The Kiwi clash when Team Japan’s Dean Barker sails against the team who replaced him in that bitter coup will also be keenly watched. Before boys on bikes, Barker getting on his was just about the last interesting thing to happen in the America’s Cup.
Team Japan, incidentally, can proudly wear the label of COP (Chief Oracle Puppet). At no other time in the Cup’s long history has a defender worked so closely with a challenger on design and knowledge; OTUSA also dealt themselves into the challenger qualification series – in spite of the longstanding tradition that the defender and challenger do not meet until the Cup match.
The new testing rules disadvantage ETNZ; their late arrival in Bermuda will see them miss almost half of the 23 days allotted for joint training.
These and other little changes all seem designed to keep Oracle’s hands on the Cup. OTUSA and their admiring fleet of challengers agreed to keep the current set of rules and 15-meter catamarans for the next two Cup regattas – supposedly in 2019 and 2021. That is majorly self-serving, keeping everyone in business for the next time. Nice. Cosy. Boring.
Team New Zealand didn’t sign up. They want a return to the old rules where defender and challenger of record work out the basis of the next competition, likely to be drawn up on far more national lines (eg Kiwis sailing for a New Zealand team, Brits on a UK team and so on).
This is a watershed for Team NZ and the Cup itself. If Team NZ do not win – and their reduced campaign casts them as underdogs – then the Dalton-led team will almost certainly be finished. They are fighting for their sailing lives.
The Cup now seems light years away from the old deed of gift casting it as “a friendly competition between foreign nations”. It was never that – rivalry and competitive emotions ran too high.
It’s now a friendly collaboration between teams who should be enemies. The 50-foot catamarans are undeniably fast but lack some of the majesty of the 72-foot boats in San Francisco.

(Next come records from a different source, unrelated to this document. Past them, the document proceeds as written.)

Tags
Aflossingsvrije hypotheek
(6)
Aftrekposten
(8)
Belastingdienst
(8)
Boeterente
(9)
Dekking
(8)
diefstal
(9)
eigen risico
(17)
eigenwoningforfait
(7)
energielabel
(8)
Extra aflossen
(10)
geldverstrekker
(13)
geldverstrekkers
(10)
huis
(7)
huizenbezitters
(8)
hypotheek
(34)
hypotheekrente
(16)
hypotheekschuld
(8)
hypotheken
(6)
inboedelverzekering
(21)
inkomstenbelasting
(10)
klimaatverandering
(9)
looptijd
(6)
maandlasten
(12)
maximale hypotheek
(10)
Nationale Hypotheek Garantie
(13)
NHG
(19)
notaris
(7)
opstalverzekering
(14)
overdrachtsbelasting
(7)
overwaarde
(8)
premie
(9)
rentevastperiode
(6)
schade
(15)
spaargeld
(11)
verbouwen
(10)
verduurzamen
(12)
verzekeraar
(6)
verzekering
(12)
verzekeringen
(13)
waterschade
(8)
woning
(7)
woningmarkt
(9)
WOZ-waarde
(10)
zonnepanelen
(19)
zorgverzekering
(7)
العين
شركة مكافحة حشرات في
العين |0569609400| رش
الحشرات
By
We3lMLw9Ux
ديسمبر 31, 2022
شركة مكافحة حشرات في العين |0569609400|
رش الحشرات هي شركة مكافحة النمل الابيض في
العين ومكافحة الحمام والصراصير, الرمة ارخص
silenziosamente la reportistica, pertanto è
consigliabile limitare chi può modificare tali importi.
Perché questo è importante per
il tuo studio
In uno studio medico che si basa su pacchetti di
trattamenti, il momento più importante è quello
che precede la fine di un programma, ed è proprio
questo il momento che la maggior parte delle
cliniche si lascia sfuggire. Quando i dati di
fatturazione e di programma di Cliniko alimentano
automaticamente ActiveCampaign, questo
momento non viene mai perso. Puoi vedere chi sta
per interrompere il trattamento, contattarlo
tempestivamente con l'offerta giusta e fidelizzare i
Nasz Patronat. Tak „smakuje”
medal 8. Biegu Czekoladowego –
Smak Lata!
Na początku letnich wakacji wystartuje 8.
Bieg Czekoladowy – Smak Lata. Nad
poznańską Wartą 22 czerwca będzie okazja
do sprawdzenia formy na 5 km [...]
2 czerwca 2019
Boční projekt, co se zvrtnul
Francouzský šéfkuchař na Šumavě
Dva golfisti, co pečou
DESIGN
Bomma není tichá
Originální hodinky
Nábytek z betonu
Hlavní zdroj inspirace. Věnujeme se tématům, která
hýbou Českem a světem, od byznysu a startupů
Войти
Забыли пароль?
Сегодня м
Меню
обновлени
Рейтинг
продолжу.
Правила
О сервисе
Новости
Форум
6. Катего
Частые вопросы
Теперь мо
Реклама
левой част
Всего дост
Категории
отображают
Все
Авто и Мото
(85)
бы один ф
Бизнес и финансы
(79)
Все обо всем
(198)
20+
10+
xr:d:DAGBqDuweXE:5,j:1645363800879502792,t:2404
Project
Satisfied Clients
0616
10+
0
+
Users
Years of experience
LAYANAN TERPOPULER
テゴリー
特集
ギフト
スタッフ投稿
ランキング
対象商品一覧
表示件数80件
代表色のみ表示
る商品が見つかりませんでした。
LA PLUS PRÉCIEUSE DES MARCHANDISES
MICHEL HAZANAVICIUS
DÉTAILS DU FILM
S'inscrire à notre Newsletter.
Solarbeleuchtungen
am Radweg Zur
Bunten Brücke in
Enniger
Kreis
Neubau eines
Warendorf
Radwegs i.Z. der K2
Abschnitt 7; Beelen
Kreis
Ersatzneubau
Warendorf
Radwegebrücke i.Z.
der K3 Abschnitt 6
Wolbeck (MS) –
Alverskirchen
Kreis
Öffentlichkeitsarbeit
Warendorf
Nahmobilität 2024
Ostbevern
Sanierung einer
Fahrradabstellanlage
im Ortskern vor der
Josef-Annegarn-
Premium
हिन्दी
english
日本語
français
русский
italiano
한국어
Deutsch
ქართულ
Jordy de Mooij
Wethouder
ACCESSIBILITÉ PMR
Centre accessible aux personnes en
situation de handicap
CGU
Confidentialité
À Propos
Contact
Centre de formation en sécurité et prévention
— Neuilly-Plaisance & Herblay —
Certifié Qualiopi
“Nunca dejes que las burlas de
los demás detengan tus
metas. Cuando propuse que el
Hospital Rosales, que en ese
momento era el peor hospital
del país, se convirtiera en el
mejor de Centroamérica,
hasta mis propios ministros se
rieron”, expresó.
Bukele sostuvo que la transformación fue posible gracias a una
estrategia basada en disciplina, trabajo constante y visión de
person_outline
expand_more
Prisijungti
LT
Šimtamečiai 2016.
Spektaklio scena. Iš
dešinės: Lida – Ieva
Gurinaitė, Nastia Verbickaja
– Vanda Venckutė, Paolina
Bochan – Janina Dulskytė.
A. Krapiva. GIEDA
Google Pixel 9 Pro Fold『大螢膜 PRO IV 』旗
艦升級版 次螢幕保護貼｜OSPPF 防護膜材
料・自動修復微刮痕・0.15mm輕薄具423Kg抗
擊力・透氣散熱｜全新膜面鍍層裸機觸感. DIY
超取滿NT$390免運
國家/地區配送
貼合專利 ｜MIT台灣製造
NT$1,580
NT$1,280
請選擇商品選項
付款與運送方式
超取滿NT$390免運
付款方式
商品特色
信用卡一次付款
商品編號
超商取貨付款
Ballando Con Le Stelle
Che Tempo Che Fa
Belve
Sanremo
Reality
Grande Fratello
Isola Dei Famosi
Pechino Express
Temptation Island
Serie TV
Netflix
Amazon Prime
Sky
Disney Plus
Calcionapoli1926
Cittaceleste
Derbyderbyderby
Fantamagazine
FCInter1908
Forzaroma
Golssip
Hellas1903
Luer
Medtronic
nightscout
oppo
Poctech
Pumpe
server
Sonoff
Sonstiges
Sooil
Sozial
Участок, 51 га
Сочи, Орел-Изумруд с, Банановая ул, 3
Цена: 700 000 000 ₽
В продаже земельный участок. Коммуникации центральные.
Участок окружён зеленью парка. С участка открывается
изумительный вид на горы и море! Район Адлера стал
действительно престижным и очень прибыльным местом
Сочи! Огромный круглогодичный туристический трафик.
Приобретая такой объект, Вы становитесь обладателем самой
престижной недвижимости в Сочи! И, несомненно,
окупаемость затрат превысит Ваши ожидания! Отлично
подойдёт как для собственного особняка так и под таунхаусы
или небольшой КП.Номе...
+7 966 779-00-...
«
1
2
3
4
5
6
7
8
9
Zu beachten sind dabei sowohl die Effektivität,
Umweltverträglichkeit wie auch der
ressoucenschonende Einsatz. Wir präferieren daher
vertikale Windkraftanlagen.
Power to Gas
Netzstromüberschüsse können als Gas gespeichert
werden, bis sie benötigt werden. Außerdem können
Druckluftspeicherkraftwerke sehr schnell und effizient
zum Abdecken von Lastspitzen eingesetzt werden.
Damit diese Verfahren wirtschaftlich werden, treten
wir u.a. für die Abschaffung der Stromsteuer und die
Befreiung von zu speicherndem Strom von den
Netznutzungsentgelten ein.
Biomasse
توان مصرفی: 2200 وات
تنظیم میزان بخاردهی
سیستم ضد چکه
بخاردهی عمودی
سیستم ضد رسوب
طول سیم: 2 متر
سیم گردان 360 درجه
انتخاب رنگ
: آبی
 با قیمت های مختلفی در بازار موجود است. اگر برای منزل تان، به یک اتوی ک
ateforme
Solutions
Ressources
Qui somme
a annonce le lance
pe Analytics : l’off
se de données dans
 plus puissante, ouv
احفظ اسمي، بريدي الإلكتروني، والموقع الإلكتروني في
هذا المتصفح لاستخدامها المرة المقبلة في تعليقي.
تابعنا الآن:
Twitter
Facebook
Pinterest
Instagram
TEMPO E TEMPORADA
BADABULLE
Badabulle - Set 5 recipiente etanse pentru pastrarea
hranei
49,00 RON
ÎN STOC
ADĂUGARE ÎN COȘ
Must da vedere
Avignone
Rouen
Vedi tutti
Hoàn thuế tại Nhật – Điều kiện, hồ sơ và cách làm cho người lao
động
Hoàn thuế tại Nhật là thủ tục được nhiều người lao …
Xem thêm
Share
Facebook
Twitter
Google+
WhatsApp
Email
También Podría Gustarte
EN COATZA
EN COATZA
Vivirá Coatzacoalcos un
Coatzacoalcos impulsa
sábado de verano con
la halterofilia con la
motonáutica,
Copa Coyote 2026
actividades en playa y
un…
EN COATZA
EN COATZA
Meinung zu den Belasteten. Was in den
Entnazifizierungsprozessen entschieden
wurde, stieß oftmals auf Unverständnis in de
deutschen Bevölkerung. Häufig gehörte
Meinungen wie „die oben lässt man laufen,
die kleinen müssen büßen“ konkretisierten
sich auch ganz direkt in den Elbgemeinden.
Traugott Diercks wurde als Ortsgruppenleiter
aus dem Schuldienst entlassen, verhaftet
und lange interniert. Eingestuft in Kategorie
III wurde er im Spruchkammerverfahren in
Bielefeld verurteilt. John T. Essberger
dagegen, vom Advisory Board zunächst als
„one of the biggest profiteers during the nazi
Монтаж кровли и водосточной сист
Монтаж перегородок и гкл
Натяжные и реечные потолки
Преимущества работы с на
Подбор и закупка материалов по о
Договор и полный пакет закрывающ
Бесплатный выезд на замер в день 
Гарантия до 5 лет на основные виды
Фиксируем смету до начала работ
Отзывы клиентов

They look a little too close to the subsidiary AC-45 cats raced in the pre-series – but they can scoot around the course on their foils, rarely touching hulls to water.
Cute, but is it sailing? Is it the America’s Cup? Little fizzy cats rocket around a course on extended legs, like nautical Inspector Gadgets.
So it remains to be seen if OTUSA and their acolytes succeed, whether the Cup (like the once prestigious One Ton Cup and Admiral’s Cup) fades into obscurity if its traditions and history are submerged. Will Coutts’ attempt to shift it into a new future succeed or, as Dalton put it, will it become “just another dirty little regatta”?